Footnote # 2 for 55 FLRA No. 101

   The Authority's regulations governing negotiability appeals were revised effective April 1, 1999. See 63 Fed. Reg. 66,413 (1998). The revised regulations apply to petitions filed after April 1, 1999. As this petition was filed before that date, we apply the prior regulations.


Footnote # 3 for 55 FLRA No. 101

   The Authority has employed a two-part test to determine whether a proposal interferes with management's right to determine the methods or means of performing work. First, the agency must show a direct and integral relationship between the particular methods or means the agency has chosen and the accomplishment of the agency's mission. Second, the agency must show that the proposals would directly interfere with the mission-related purpose for which the method or means was adopted. INS, 55 FLRA at 236. We note that the decisions establishing this test all involved agency assertions that proposals conflicted with the right to make determinations regarding methods and means, and that in this case, the assertions that the proposals constitute a method or means of performing work have been raised by the Union.
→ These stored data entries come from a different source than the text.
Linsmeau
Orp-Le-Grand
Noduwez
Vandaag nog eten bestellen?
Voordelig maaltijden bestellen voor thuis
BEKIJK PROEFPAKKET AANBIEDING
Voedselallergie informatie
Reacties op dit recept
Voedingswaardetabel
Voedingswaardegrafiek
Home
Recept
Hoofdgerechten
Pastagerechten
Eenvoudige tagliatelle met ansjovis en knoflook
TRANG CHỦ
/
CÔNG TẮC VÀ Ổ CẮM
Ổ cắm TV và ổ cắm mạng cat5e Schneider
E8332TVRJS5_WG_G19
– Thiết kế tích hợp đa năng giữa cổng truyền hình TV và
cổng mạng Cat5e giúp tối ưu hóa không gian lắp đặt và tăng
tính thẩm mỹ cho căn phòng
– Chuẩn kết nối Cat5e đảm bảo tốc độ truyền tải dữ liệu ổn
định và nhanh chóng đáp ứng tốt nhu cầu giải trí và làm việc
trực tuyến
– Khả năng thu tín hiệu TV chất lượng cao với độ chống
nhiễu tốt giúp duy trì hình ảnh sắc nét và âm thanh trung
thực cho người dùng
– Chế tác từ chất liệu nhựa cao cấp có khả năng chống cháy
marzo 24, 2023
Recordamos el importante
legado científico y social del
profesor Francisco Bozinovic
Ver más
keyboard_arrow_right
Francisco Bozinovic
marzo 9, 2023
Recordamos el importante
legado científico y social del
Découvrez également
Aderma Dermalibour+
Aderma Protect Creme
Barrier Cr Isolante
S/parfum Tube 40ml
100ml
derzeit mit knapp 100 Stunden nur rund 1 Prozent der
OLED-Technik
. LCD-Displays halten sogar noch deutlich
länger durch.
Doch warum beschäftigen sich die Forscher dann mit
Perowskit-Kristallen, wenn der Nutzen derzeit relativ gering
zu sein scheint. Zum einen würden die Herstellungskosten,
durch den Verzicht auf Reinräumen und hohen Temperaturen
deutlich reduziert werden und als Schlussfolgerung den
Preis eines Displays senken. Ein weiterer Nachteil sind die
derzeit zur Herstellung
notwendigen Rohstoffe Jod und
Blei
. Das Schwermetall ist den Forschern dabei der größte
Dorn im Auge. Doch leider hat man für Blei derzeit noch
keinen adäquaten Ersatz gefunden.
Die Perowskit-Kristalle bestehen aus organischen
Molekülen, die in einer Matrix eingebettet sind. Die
However, as neither party has questioned the continued viability of this precedent, we leave for an appropriate case or other proceeding consideration of the viability of the two-part test. See American Federation of Government Employees, Local 3807 and U.S. Department of Energy, Western Area Power Administration, Golden, Colorado, 54 FLRA 642, 653 n.7 (1998).                                                                      


Footnote # 4 for 55 FLRA No. 101

   We note, in this regard, that the requirement in the proposal that the Agency develop the question-and-answer book for distribution and use as a guide in performing certifications would appear, consistent with established precedent, to constitute a means of performing work. See American Federation of Government Employees, ALF-CIO, Local 1858 and Department of the Army, U.S. Army Missile Command, Redstone Arsenal, Alabama (Redstone Arsenal), 10 FLRA 440, 443-44 (1982). Cf. Panama Region, 19 FLRA at 814-17 (proposals concerning selection of textbooks to be used by students concerned methods and means of performing work). As such, the portion of the proposal addressing that requirement would appear to be negotiable at the election of the Agency under section 7106(b)(1).